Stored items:
☆ ☆ ☆

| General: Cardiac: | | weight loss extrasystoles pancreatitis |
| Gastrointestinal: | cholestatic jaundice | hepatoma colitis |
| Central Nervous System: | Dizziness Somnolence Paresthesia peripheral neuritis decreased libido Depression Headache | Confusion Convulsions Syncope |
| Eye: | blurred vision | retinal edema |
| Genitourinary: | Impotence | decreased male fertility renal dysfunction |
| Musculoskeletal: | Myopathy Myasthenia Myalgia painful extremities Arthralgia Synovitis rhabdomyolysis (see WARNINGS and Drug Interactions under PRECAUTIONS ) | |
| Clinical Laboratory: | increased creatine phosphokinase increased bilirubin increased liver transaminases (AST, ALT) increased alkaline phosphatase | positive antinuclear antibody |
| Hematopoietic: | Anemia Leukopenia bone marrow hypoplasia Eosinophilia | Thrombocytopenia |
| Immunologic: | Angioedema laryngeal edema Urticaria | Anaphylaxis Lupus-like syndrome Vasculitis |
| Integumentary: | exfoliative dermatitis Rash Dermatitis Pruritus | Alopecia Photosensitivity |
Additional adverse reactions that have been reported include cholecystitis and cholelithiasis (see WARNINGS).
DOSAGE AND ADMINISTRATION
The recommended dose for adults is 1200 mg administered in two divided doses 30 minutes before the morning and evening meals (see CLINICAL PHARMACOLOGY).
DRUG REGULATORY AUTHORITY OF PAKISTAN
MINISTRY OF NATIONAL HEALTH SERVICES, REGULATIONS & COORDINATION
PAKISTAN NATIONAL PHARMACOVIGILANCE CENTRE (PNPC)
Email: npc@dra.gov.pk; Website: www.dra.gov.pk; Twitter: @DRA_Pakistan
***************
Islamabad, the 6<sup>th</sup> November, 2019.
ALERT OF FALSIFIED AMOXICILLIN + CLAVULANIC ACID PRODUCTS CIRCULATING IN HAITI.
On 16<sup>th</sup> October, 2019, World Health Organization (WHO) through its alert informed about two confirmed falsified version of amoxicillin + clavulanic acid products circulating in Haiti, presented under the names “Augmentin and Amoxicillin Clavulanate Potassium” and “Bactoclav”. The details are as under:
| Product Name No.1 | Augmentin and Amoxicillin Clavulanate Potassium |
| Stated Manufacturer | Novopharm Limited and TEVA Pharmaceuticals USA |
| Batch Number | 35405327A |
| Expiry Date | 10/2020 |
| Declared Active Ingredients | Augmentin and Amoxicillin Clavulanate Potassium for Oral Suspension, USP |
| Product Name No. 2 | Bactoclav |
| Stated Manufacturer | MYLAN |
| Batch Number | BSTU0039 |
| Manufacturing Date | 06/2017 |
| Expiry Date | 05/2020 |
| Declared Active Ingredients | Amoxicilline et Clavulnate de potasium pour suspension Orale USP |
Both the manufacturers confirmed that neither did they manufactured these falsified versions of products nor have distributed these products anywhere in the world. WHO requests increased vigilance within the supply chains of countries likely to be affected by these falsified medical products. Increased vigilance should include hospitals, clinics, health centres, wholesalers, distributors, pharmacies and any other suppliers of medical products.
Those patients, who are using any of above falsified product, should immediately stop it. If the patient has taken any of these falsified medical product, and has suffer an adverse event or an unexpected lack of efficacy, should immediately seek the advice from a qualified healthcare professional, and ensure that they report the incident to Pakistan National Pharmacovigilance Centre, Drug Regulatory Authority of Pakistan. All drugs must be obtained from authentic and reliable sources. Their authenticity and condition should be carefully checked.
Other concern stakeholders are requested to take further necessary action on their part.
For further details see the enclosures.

☆ ☆ ☆

Return each line of the records above in which the word "further" occurs.

* _ANSWER SPACE_
Other concern stakeholders are requested to take further necessary action on their part.
For further details see the enclosures.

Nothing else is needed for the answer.